I have been having the "this screen is displayed on behalf of your cable provider" screen pop up occasionally and I am fairly sure my CableCard is not properly paired. Which screen should I be looking at, and what info on it, should I use to tell me whether or not pairng is correct?


----------



## JoeKustra (Dec 7, 2012)

geodon005 said:


> I have been having the "this screen is displayed on behalf of your cable provider" screen pop up occasionally and I am fairly sure my CableCard is not properly paired. Which screen should I be looking at, and what info on it, should I use to tell me whether or not pairng is correct?


Who is your cable provider? Is it a Motorola or SA card?


----------



## geodon005 (Mar 10, 2004)

JoeKustra said:


> Who is your cable provider? Is it a Motorola or SA card?


My provider is WOW! . . . and I think the card is SA (but don't want to pull it out to check)


----------



## worachj (Oct 14, 2006)

What to look for:
https://support.tivo.com/articles/T...ooting-Roamio-Series-and-Premiere-Series-DVRs


----------



## JoeKustra (Dec 7, 2012)

geodon005 said:


> My provider is WOW! . . . and I think the card is SA (but don't want to pull it out to check)

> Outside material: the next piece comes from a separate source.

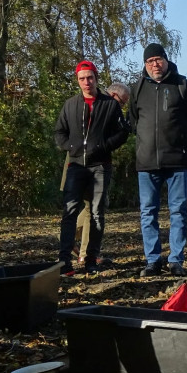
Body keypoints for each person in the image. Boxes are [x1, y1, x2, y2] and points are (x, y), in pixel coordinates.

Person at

For a Roamio: Settings, Remote, Cable CARD & Devices, CableCARD Decoder, CableCARD Options, CableCARD Menu, CableCARD (tm) Pairing.

If the card S/N starts with MA it's a Motorola M-Card. Back one level to Network Setup. The VCTID should be non-zero. The OOB Messages should be moving when you hit Select (Refresh).

If it's a SA card things will be different. "Properly" Paired? If the VCT ID is wrong for your headend then it could be paired but you could have the wrong Channel List.


----------



## windracer (Jan 3, 2003)

On my SA/Cisco cards, under the "CP Info" menu in the CableCARD settings, I look for an "Auth Status" of "CP Auth Received."


----------



## rainwater (Sep 21, 2004)

TiVo's support website will show you exactly what to look for depending on your TiVo and brand of cablecard.


----------